Allama Iqbal was born in November 1877, in Sialkot, a small city in British ruled Punjab. His father was a devoutly religious man and Iqbal attained the basic education of the deen from a local madrassa. He studied Philosophy and Law in England before completing his doctorate in Germany. Prior to this educational sojourn to Europe, Iqbal had been a talented yet typical poet, writing about abstract notions such as love, freedom and nationalism. In fact his poem, Saray Jahan se Acha, Hindustan Hamara (Our India is the best in the world) continues to retain its popularity in modern day India.
With this mindset, he travelled to Europe in 1905 enrolling at Trinity College, Cambridge University. It was in England, and his subsequent stay in Munich until 1908, that Iqbal began to appreciate the true beauty and comprehensive nature of the deen of Allah SWT. He famously wrote in his poem Tulu-e-Islam (The Rise of Islam), “Muslman ko Muslman kar diya Toofan-e-Maghrib ne” (the Muslim was solidified in Islam by the storm of the West), having been afforded a first-hand look at the thought and behaviour of the Europeans.
It is tempting to detail all of his musings upon Islam but the limitations of discourse do not allow such expansive rhetoric. This piece will look at a select few poems and writings, trying to deduce Iqbal’s vision of Islam as a comprehensive system of governance and life. In this arena, the subjects of secularism, democracy, capitalism, Muslim fraternity and nationalism will be highlighted in the vision of Iqbal. It must be acknowledged that he did not possess a flawless ideology upon the deen’s governance and he did attempt to formulate an aligning exercise within the deen and the modern systems of governance. In his essay on Islamic Political Thought, he detailed the dangers of both secularism and theocracy. He was acutely aware of allowing the monastic mullahs total control over the political process and warned against this practice in a vociferous manner.
Nevertheless, his writings upon the concepts used to disease this ummah, namely nationalism, democracy, secularism and capitalism were unequivocal and beautifully constructed.
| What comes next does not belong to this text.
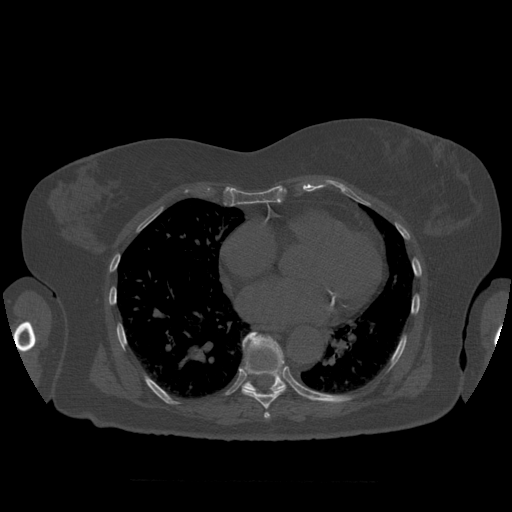
CT including the spine, one axial slice; position 371 of 399 along the scan axis; reconstruction kernel STANDARD; 120 kVp; bone window (W 1800 / L 400 HU); 1.25 mm slice thickness; 512 × 512 image matrix, field of view 404 × 404 mm. Patient age 81 years. Case-level facts recorded for this patient, not image findings: primary cancer: renal.
Annotated regions visible in this slice (semi-automatic segmentation, software-assisted and operator-edited):
- T7 vertebra: box from (x=264, y=412) to (x=271, y=419) px
- T8 vertebra: (x=242, y=343)–(x=286, y=410)
- T9 vertebra: (x=243, y=332)–(x=300, y=395)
Central to this thought pattern is Iqbal’s staunch belief that there was no dichotomy between the deen of Allah and mainstream politics, one not being complete or correct without the other. A couplet from his collection of poems, Bal-e-Jibril, states “Jalal-e-badshahi ho ya jamhoori tamasha ho; Juda ho deen siyasat se to reh jati hey changezi” (whether it is the royalty of the Kings, or the facade of the democrats; if you separate the deen from politics, you are left with the barbarism of Ghenghis Khan). In fact, this secular ideology was the driving factor behind his interest and involvement in political Islam. In his address to the conference of the All-India Muslim League in 1930, he stated “politics have their roots in the spiritual life of man. It is my belief that Islam is not a matter of private opinion. It is a society. It is because present day political ideas, that appear to be shaping themselves in India (Muslim), may affect its original structure and character that I find myself interested in politics“.